The master thought about that for a while, hands on his knees.

"So he got into an argument," the master ventured, "one man against many.  Instead of backing down he decided to fight. Is that right?"

"Generally speaking, yes."

"And when the police arrived, they found many men fighting. From their point of view, they ended the fight and threw everyone in jail."

"But he was calling for them. The police are supposed to distinguish right from wrong. Shouldn't they have helped him?"

"Perhaps."

"He said they hit him right away."

"Did he hit them back?"

"Of course."

The master sat and watched the crocuses and honeysuckle plants sway in the breeze.

"Your friend lives, as many people do, with ideas in his head of how the world should work."

"Doesn't everyone?"

"It is has always been my aim, as a painter, to let go of preconceptions. That is because I think it best to draw what is there, not what I think I should see. Art is misleading enough already. Anyway, it is not so very hard to see what is really there. Animals can do it. Do you think a fox would fight a pack of wolves? Would an animal make such a mistake?"

"We are not animals."

"More pity that we do not observe the truth. If your friend avoided assuming the world is other than it is, he would not have thought the police would understand his view immediately. He would have seen them as the ordinary people they are."

"That does not excuse the police."

The master nodded. The sign painters sat side by side for a minute. Breezes shook the trees and the bushes.

After a while, the old man said, "Can you tell me why the cabbage butterfly avoided those flowers?"

"Has it?" asked the student.

"Yes." The older fellow pointed. "Can you see the mantis nearby?
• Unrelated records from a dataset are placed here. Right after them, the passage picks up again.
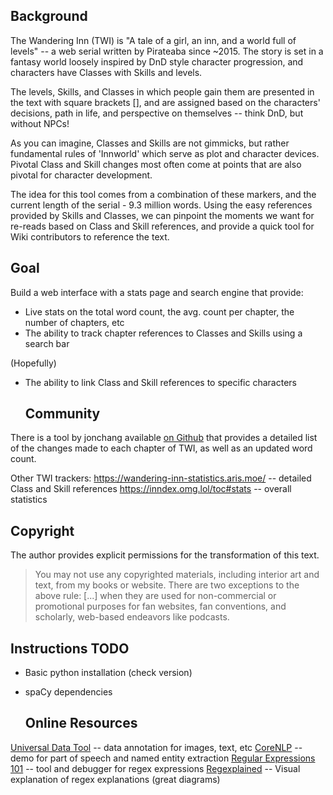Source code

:  ## Background
The Wandering Inn (TWI) is "A tale of a girl, an inn, and a world full of levels" -- a web serial written by Pirateaba since ~2015. The story is set in a fantasy world loosely inspired by DnD style character progression, and characters have Classes with Skills and levels.

The levels, Skills, and Classes in which people gain them are presented in the text with square brackets [], and are assigned based on the characters' decisions, path in life, and perspective on themselves -- think DnD, but without NPCs! 

As you can imagine, Classes and Skills are not gimmicks, but rather fundamental rules of 'Innworld' which serve as plot and character devices. Pivotal Class and Skill changes most often come at points that are also pivotal for character development.

The idea for this tool comes from a combination of these markers, and the current length of the serial - 9.3 million words. Using the easy references provided by Skills and Classes, we can pinpoint the moments we want for re-reads based on Class and Skill references, and provide a quick tool for Wiki contributors to reference the text.


  ## Goal
Build a web interface with a stats page and search engine that provide:
- Live stats on the total word count, the avg. count per chapter, the number of chapters, etc
- The ability to track chapter references to Classes and Skills using a search bar

(Hopefully)
- The ability to link Class and Skill references to specific characters


  ## Community
There is a tool by jonchang available [on Github](https://wanderinginn.neocities.org) that provides a detailed list of the changes made to each chapter of TWI, as well as an updated word count. 

Other TWI trackers:
https://wandering-inn-statistics.aris.moe/ -- detailed Class and Skill references
https://inndex.omg.lol/toc#stats -- overall statistics


  ## Copyright
The author provides explicit permissions for the transformation of this text.

> You may not use any copyrighted materials, including interior art and text, from my books or website. There are two exceptions to the above rule: [...] when they are used for non-commercial or promotional purposes for fan websites, fan conventions, and scholarly, web-based endeavors like podcasts.

  ## Instructions TODO
- Basic python installation (check version)
- spaCy dependencies

  ## Online Resources
[Universal Data Tool](https://universaldatatool.com/app/) -- data annotation for images, text, etc
[CoreNLP](http://corenlp.run) -- demo for part of speech and named entity extraction
[Regular Expressions 101](https://regex101.com/) -- tool and debugger for regex expressions
[Regexplained](https://www.regexplained.co.uk/) -- Visual explanation of regex explanations (great diagrams)

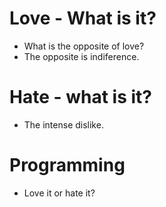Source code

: # Love - What is it?
* What is the opposite of love?
* The opposite is indiference.

# Hate - what is it?
* The intense dislike.

# Programming
* Love it or hate it?
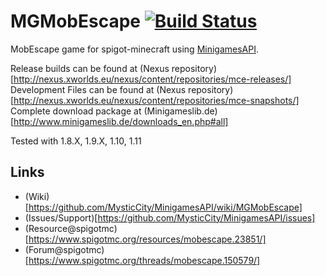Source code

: MGMobEscape [![Build Status](http://www.minigameslib.de/build.png?app=MobEscape&major=1)](http://www.minigameslib.de/buildref.php?app=MobEscape&major=1)
=======

MobEscape game for spigot-minecraft using [MinigamesAPI](https://github.com/MysticCity/MinigamesAPI).

Release builds can be found at (Nexus repository)[http://nexus.xworlds.eu/nexus/content/repositories/mce-releases/]
Development Files can be found at (Nexus repository)[http://nexus.xworlds.eu/nexus/content/repositories/mce-snapshots/]
Complete download package at (Minigameslib.de)[http://www.minigameslib.de/downloads_en.php#all]

Tested with 1.8.X, 1.9.X, 1.10, 1.11

Links
--------

- (Wiki)[https://github.com/MysticCity/MinigamesAPI/wiki/MGMobEscape]
- (Issues/Support)[https://github.com/MysticCity/MinigamesAPI/issues]
- (Resource@spigotmc)[https://www.spigotmc.org/resources/mobescape.23851/]
- (Forum@spigotmc)[https://www.spigotmc.org/threads/mobescape.150579/]
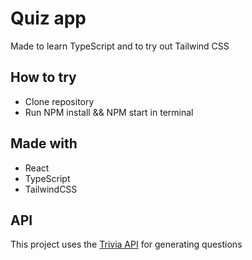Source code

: # Quiz app
Made to learn TypeScript and to try out Tailwind CSS

## How to try
- Clone repository
- Run NPM install && NPM start in terminal

## Made with
- React
- TypeScript
- TailwindCSS

## API
This project uses the [Trivia API](https://opentdb.com/api_config.php) for generating questions
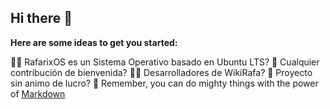 ## Hi there 👋


**Here are some ideas to get you started:**

🙋‍♀️ RafarixOS es un Sistema Operativo basado en Ubuntu LTS?
🌈 Cualquier contribución de bienvenida?
👩‍💻 Desarrolladores de WikiRafa?
🍿 Proyecto sin animo de lucro?
🧙 Remember, you can do mighty things with the power of [Markdown](https://docs.github.com/github/writing-on-github/getting-started-with-writing-and-formatting-on-github/basic-writing-and-formatting-syntax)

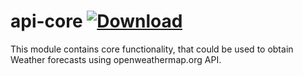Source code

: # api-core [ ![Download](https://api.bintray.com/packages/xsavikx/openweathermap-java-api/api-core/images/download.svg) ](https://bintray.com/xsavikx/openweathermap-java-api/api-core/_latestVersion)

This module contains core functionality, that could be used to obtain Weather forecasts using openweathermap.org API.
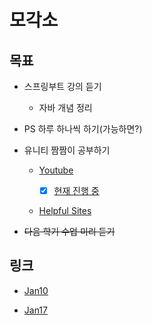 # 모각소

## 목표
  * 스프링부트 강의 듣기
    * 자바 개념 정리

  * PS 하루 하나씩 하기(가능하면?)

  * 유니티 짬짬이 공부하기
    * [Youtube](https://www.youtube.com/@Brackeys)

      - [x] [현재 진행 중](https://www.youtube.com/playlist?list=PLPV2KyIb3jR5QFsefuO2RlAgWEz6EvVi6)
      
    * [Helpful Sites](https://gall.dcinside.com/mgallery/board/lists/?id=game_dev)

  * ~~다음 학기 수업 미리 듣기~~

## 링크
* [Jan10](./Jan10/Jan10.md)

* [Jan17](./Jan17/Jan17.md)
It is shaking the leaves as it stalks."

"Ah, now I see. That's a large mantis. But the shaking is hard to see in the wind."

"No, the shaking is different from the wind. In the insect world, I expect it is a loud, obvious thing. Yet the mantis does not care. It is counting on the wind to cover it. And it must be right about the cover, too, because it lives. It eats insects who tell themselves, for a moment, 'oh, the wind is moving the leaves.' They do not see the mantis until it is too late."

They returned to their painting. The student, having nothing better to do, decided to paint the mantis. It stalked among the honeysuckle leaves quite slowly. In each great gust, the mantis lowered all its limbs and clung tight to its perch. In the softer breezes, it moved one limb, then another. It shook the leaves beneath it but the student painter found it hard to tell the difference between the wind and the effect of the mantis even while he looked for it.

A different cabbage butterfly swept in but avoided the flowers near the mantis. It took a few minutes for another insect, a honeybee, to try its luck. As it passed close, the mantis snatched it out of the air. It cut the bee with its claws and began to devour it.

"Ah." The master set his brush down. He placed a stone on his paper to hold it in the winds. "The butterfly, aware of its lack of defenses, observed closely. The honeybee did not."

"Does this have to do with my friend?"

"Your friend did not observe his situation as it was. He got into a fight because he thought being in the right would be an advantage. When he realized it was not, he called for the police. When he should have surrendered to the police, he fought them. Would you have done these things?"

"Maybe. I think he was unlucky. I could get unlucky, too."

"Yes, to those who do not observe the world, awareness seems like luck."